--- /dev/null
+This discussion elaborates on the discussion of evaluation order in the
+class notes from week 2. It makes use of the reduction diagrams drawn
+in class, which makes choice of evaluation strategy a choice of which
+direction to move through a network of reduction links.
+
+
+Some lambda terms can be reduced in different ways:
+
+<pre>
+ ((\x.x)((\y.y) z))
+ / \
+ / \
+ / \
+ / \
+ ((\y.y) z) ((\x.x) z)
+ \ /
+ \ /
+ \ /
+ \ /
+ \ /
+ \ /
+ z
+</pre>
+
+But because the lambda calculus is confluent (has the diamond
+property, named after the shape of the diagram above), no matter which
+lambda you choose to target for reduction first, you end up at the
+same place. It's like travelling in Manhattan: if you walk uptown
+first and then head east, you end up in the same place as if you walk
+east and then head uptown.
+
+But which lambda you target has implications for efficiency and for
+termination. (Later in the course, it will have implications for
+the order in which side effects occur.)
+
+First, efficiency:
+
+<pre>
+ ((\x.w)((\y.y) z))
+ \ \
+ \ ((\x.w) z)
+ \ /
+ \ /
+ \ /
+ \ /
+ w
+</pre>
+
+If a function discards its argument (as `\x.w` does), it makes sense
+to target that function for reduction, rather than wasting effort
+reducing the argument only to have the result of all that work thrown
+away. So in this situation, the strategy of "always reduce the
+leftmost reducible lambda" wins.
+
+But:
+
+<pre>
+ ((\x.xx)((\y.y) z))
+ / \
+ (((\y.y) z)((\y.y) z) ((\x.xx) z)
+ / | /
+ / (((\y.y)z)z) /
+ / | /
+ / | /
+ / | /
+ (z ((\y.y)z)) | /
+ \ | /
+ -----------.---------
+ |
+ zz
+</pre>
+
+This time, the leftmost function `\x.xx` copies its argument.
+If we reduce the rightmost lambda first (rightmost branch of the
+diagram), the argument is already simplified before we do the
+copying. We arrive at the normal form (i.e., the form that cannot be
+further reduced) in two steps.
+
+But if we reduce the rightmost lambda first (the two leftmost branches
+of the diagram), we copy the argument before it has been evaluated.

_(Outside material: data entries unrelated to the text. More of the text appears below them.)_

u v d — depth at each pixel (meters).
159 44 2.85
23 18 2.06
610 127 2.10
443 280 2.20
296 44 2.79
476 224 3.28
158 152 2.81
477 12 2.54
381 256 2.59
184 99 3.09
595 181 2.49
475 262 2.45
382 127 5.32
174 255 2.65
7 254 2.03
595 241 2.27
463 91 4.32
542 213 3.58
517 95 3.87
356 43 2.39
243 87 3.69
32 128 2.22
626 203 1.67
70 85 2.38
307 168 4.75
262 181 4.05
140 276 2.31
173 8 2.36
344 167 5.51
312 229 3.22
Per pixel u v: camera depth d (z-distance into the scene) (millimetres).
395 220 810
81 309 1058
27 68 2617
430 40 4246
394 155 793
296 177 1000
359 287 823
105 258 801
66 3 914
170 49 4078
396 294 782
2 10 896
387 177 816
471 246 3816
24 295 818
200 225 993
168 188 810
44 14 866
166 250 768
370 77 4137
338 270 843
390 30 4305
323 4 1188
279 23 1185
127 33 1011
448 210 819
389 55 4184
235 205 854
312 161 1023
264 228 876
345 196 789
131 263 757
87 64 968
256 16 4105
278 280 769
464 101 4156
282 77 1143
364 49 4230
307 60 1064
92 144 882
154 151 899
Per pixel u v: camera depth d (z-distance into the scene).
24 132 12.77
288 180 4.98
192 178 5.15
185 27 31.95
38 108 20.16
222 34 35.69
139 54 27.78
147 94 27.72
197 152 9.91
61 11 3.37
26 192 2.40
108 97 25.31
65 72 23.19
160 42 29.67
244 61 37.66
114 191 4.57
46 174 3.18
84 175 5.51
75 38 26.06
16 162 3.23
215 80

+In effect, when we copy the unreduced argument, we double the amount
+of work we need to do to deal with that argument.
+
+So when the function copies its argument, the "always reduce the
+rightmost reducible lambda" wins.
+
+So evaluation strategies have a strong effect on how many reduction
+steps it takes to arrive at a stopping point (e.g., normal form).
+
+Now for termination:
+
+<pre>
+(\x.w)((\x.xxx)(\x.xxx))
+ | \
+ | (\x.w)((\x.xxx)(\x.xxx)(\x.xxx))
+ | / \
+ | / (\x.w)((\x.xxx)(\x.xxx)(\x.xxx)(\x.xxx))
+ | / / \
+ .----------------- etc.
+ |
+ w
+</pre>
+
+Here we have a function that discards its argument on the left, and a
+non-terminating term on the right. It's even more evil than Omega,
+because it not only never reduces, it generates more and more work
+with each so-called reduction. If we unluckily adopt the "always
+reduce the rightmost reducible lambda" strategy, we'll spend our days
+relentlessly copying out new copies of \x.xxx. But if we even once
+reduce the leftmost reducible lambda, we'll immediately jump to the
+normal form, `w`.
+
+We can roughly associate the "leftmost always" strategy with call by
+name (normal order), and the "rightmost always" strategy with call by
+value (applicative order). There are fine-grained distinctions among
+these terms of art that we will not pause to untangle here.
+
+If a term has a normal form (a reduction such that no further
+reduction is possible), then a leftmost-always reduction will find it.
+(That's why it's called "normal order": it's the evaluation order that
+guarantees finding a normal form if one exists.)
+
+Preview: if the evaluation of a function has side effects, then the
+choice of an evaluation strategy will make a big difference in which
+side effect occur and in which order.